Isabella Rossellini y Lancôme, la historia de amor continúa…

La noticia causó gran sensación: Isabella Rossellini va a volver a prestar su rostro, su voz y su personalidad a Lancôme como embajadora de la marca… Es la ocasión perfecta para que la actriz italoamericana reanude los vínculos excepcionales que la unieron a la Casa de Belleza y para que, con ella, se mire de otro modo el paso del tiempo y el resplandor que le confiere a las mujeres.

«Estoy realmente muy emocionada», nos confiesa Isabella Rossellini cuando le preguntamos qué siente al convertirse otra vez en la embajadora de Lancôme. «Nuestra colaboración significó tanto para mí en mi vida que, el hecho de poder continuarla, me llena de inmensa alegría y grandes expectativas». Nos reunimos con la actriz en París, en la plaza Vendôme, en un ambiente intimista en el que Isabella Rossellini nos habló con gran sinceridad. Nos impactó su mirada luminosa, su sonrisa resplandeciente y su rostro radiante.
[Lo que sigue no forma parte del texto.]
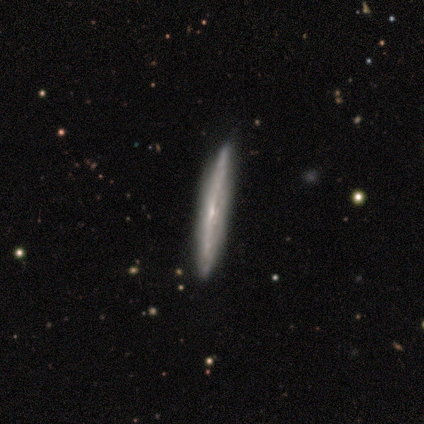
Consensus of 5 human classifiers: featured or disk 80%, smooth 20%, star or artifact 0%. Down the decision tree: edge-on disk — yes (100%); edge-on bulge — none (50%, tied with rounded); merging — none (80%).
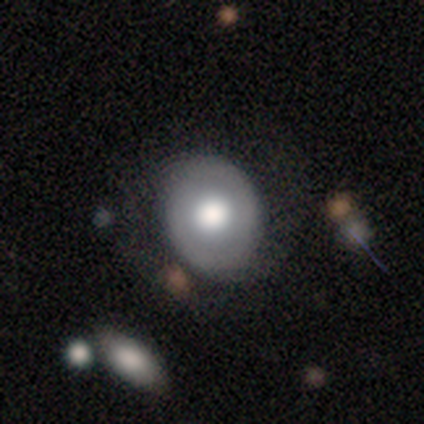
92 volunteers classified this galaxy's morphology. Volunteers were most divided on "smooth or featured": smooth: 57%, featured or disk: 38%, star or artifact: 5%. More confident: merging — none (70%); how rounded — round (62%).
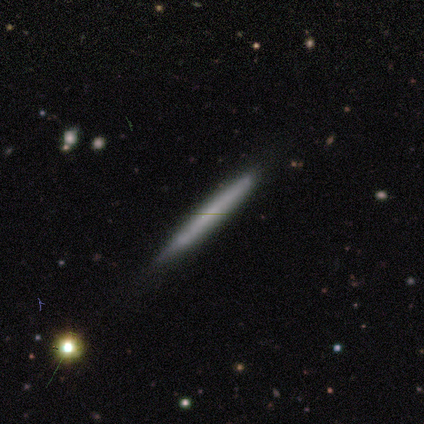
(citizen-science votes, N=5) Q: Smooth or featured?
A: smooth (60%); runner-up: featured or disk (40%)
Q: How rounded?
A: cigar-shaped (100%)
Q: Merging?
A: none (100%)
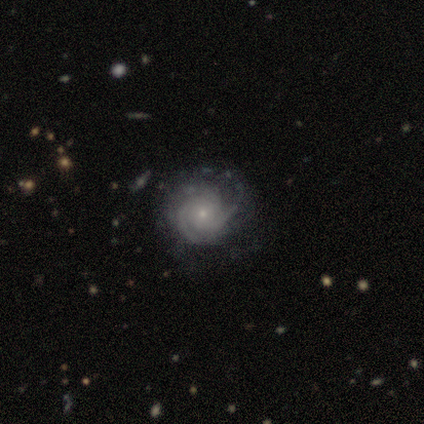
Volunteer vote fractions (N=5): Morphology: type=featured or disk (80%); edge-on=no (100%); bar=no (100%); spiral arms=yes (100%); winding=tight (100%); arm count=can't tell (75%); bulge=small (100%); merging=none (75%).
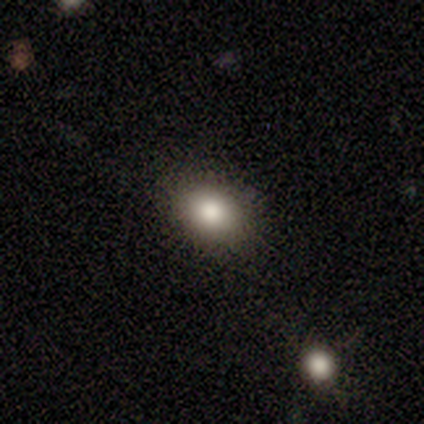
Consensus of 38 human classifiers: Morphology: type=smooth (84%); roundness=in between (66%); merging=none (83%).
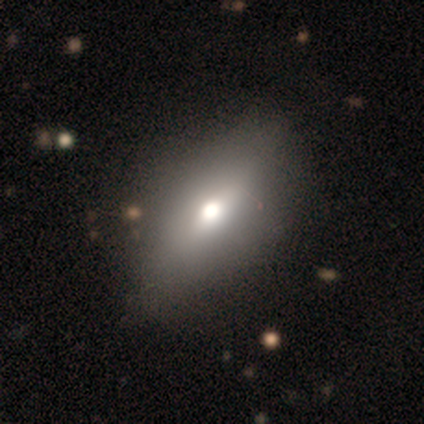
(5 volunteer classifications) Morphology: type=featured or disk (60%); edge-on=yes (67%); edge-on bulge=rounded (100%); merging=none (60%).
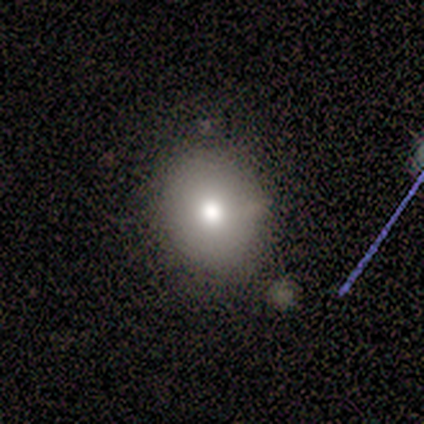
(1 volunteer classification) Overall: featured or disk (100%). Edge-on disk: no (100%). Bar: no (100%). Spiral arms: no (100%). Bulge size: dominant (100%). Merging: none (100%).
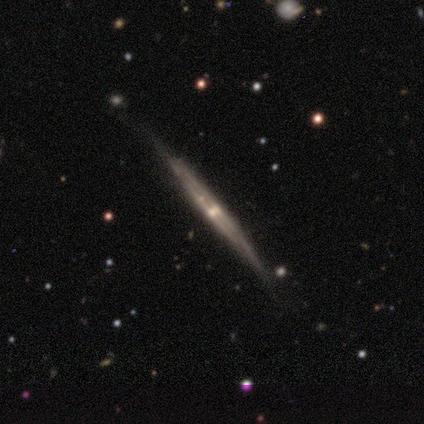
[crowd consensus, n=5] Smooth or featured? 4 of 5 (80%) said featured or disk. Edge-on disk? 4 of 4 (100%) said yes. Edge-on bulge? 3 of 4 (75%) said none. Merging? 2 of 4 (50%) said none.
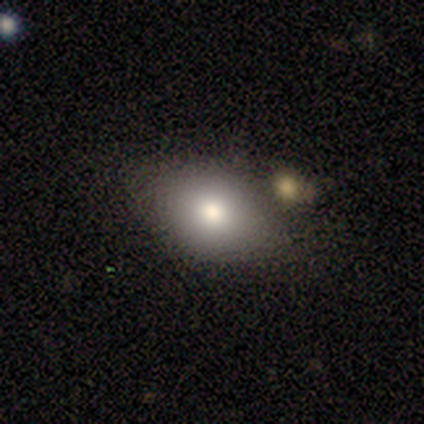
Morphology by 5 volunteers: This appears to be a smooth galaxy with no disk features (100%) that is in between round and cigar-shaped (80%). Merging: none (100%).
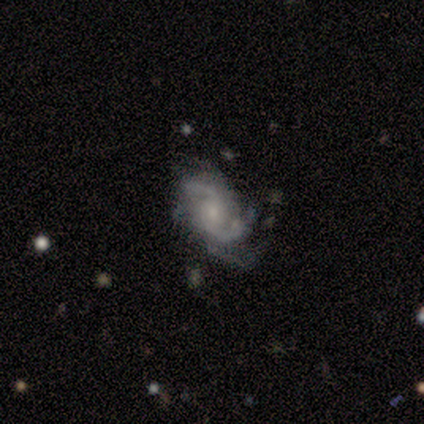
This appears to be a featured or disk galaxy (97%) with no bar (66%), 2 (69%) medium (54%) spiral arms (100%) and a small central bulge (63%). Merging: none (44%).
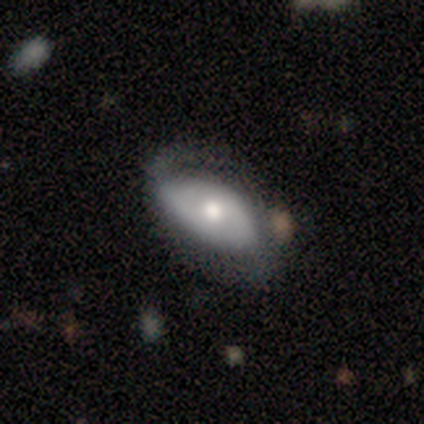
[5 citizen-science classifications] Smooth or featured: smooth — 60% (featured or disk — 40%)
How rounded: in between — 100%
Merging: none — 40% (tied with minor disturbance — 40%)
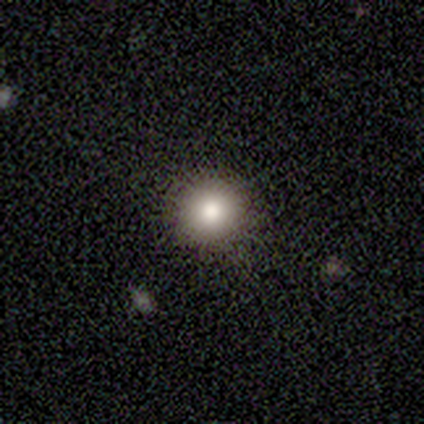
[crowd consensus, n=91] A smooth galaxy with no disk features (71%) that is round (94%). Merging: none (88%).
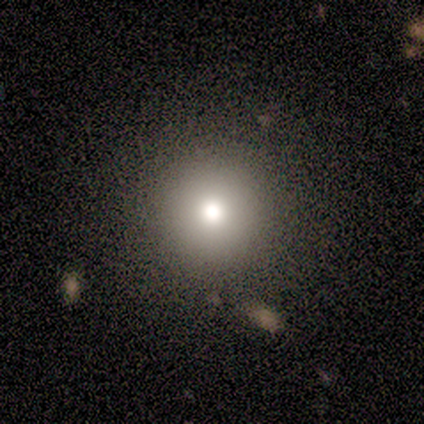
smooth-or-featured: smooth: 60% | featured or disk: 20% | star or artifact: 20%
  how-rounded: round: 100% | in between: 0% | cigar-shaped: 0%
  merging: none: 75% | major disturbance: 25% | minor disturbance: 0% | merger: 0%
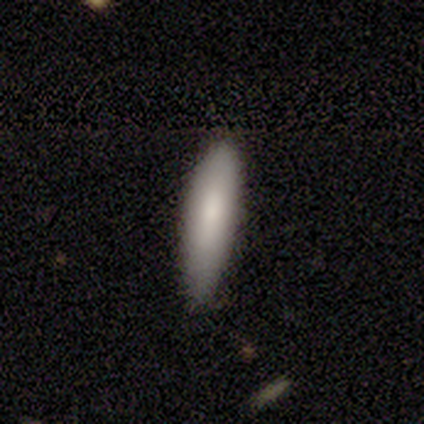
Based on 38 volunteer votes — This is clearly a smooth galaxy (87%). How rounded: likely cigar-shaped (76%). Merging: likely none (76%).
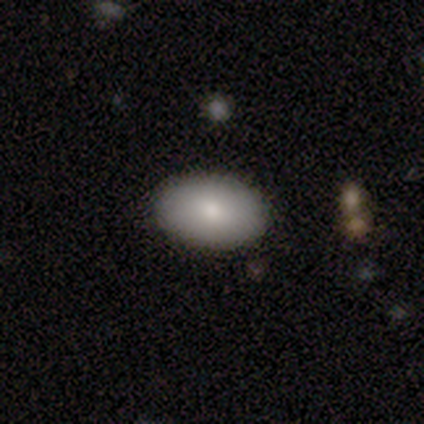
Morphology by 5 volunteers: A smooth galaxy with no disk features (80%) that is in between round and cigar-shaped (100%). Merging: none (100%).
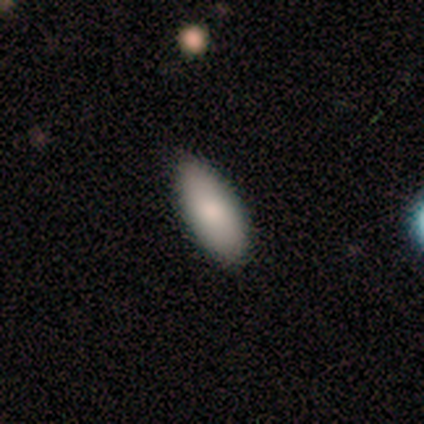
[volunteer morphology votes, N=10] A smooth galaxy with no disk features (100%) that is in between round and cigar-shaped (90%).

Vote fractions:
- Smooth or featured? smooth: 100% / featured or disk: 0% / star or artifact: 0%
- How rounded? in between: 90% / cigar-shaped: 10% / round: 0%
- Merging? none: 100% / minor disturbance: 0% / major disturbance: 0% / merger: 0%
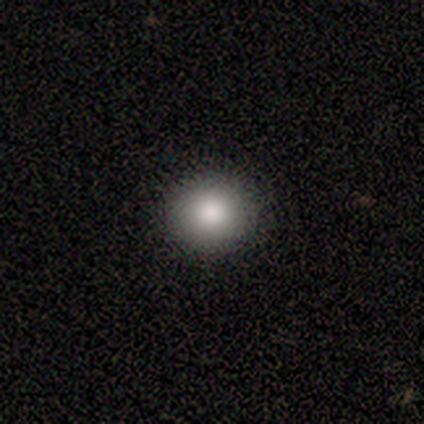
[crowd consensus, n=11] This is likely a smooth galaxy (64%). How rounded: clearly round (100%). Merging: clearly none (100%).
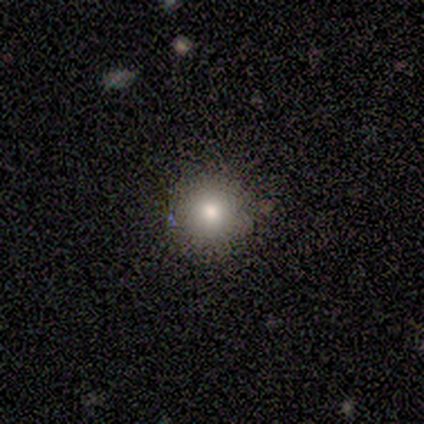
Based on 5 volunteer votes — smooth_or_featured: smooth (p=0.80) [alt: star or artifact p=0.20]
how_rounded: round (p=1.00)
merging: none (p=1.00)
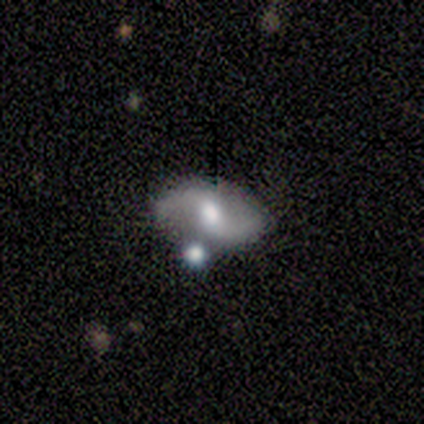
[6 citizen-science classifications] A featured or disk galaxy (100%) with a weak bar (83%), 2 (100%) medium (50%, tied with loose) spiral arms (100%) and a moderate central bulge (67%). Merging: none (83%).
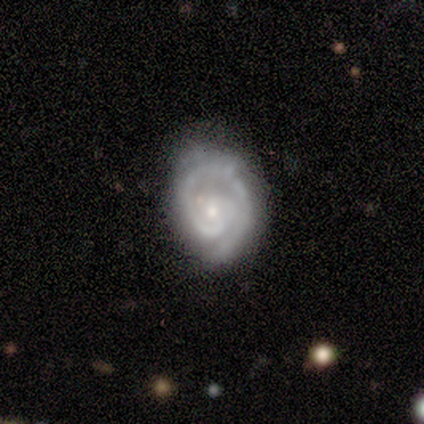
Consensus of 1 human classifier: Smooth or featured?
  - star or artifact: 100% *
  - smooth: 0%
  - featured or disk: 0%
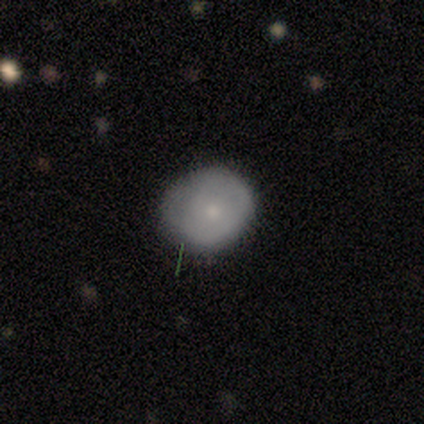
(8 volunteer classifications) smooth-or-featured: featured or disk: 62% | smooth: 38% | star or artifact: 0%
  disk-edge-on: no: 100% | yes: 0%
    bar: no: 100% | strong: 0% | weak: 0%
    has-spiral-arms: no: 100% | yes: 0%
    bulge-size: small: 100% | dominant: 0% | large: 0% | moderate: 0% | none: 0%
  merging: none: 50% (tied) | minor disturbance: 50% (tied) | major disturbance: 0% | merger: 0%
Hay que decir que Isabella Rossellini es la encarnación misma de la belleza atemporal, que ha sabido aceptar las marcas del paso del tiempo de la misma forma que se hace con los recuerdos, sin ceder jamás a la dictadura de la juventud: «Estoy plenamente consciente de que esta decisión va más allá de mi mera presencia como imagen: es una señal fuerte del deseo de Lancôme de incluir en su universo a todas las mujeres, cualquiera que sea su edad».

Cuando le preguntamos cuál es el vínculo que la une a Lancôme, su respuesta no tardó: «¡Es una historia de amor!». Una aventura que comenzó en 1982, cuando Isabella Rossellini se convirtió en la primera musa de la marca francesa prestando su imagen para el icónico perfume Trésor : «En aquella época el que una actriz anunciara un perfume era una verdadera apuesta, un verdadero reto, ya que la mayoría de los perfumes estaban representados por sus creadores». Gracias a su gran curiosidad, Isabella Rossellini no se limitó a ser la imagen de la fragancia: «Solicité participar en las reuniones de los diferentes equipos para estar informada del proceso de elaboración. Me permitieron evaluar todas las versiones de prueba del perfume». Y de hecho, fue ella misma quien eligió la versión final de Trésor ... La versión que literalmente «la había conquistado» unos meses antes: «Original, calurosa… esa versión le iba perfectamente bien a mi piel. Me acuerdo haberme perfumado con ella durante meses».

Mujer moderna, libre y realizada, con una carrera profesional polifacética (periodista, modelo, actriz y realizadora), Isabella Rossellini demuestra, más que nunca, que la belleza es un estado de ánimo. De ahora en adelante, la actriz defenderá, junto a la Casa Lancôme, una visión de la belleza fuera de los códigos establecidos, con la generosidad, la fuerza y la energía que la caracterizan. Ya que, más que una embajadora, Isabella Rossellini será la portavoz de una belleza libre que simboliza el bienestar y que nos recordará que el paso del tiempo nada tiene que ver con el carisma, el esplendor y la inteligencia… ¡A condición de ser protagonista de su propia vida!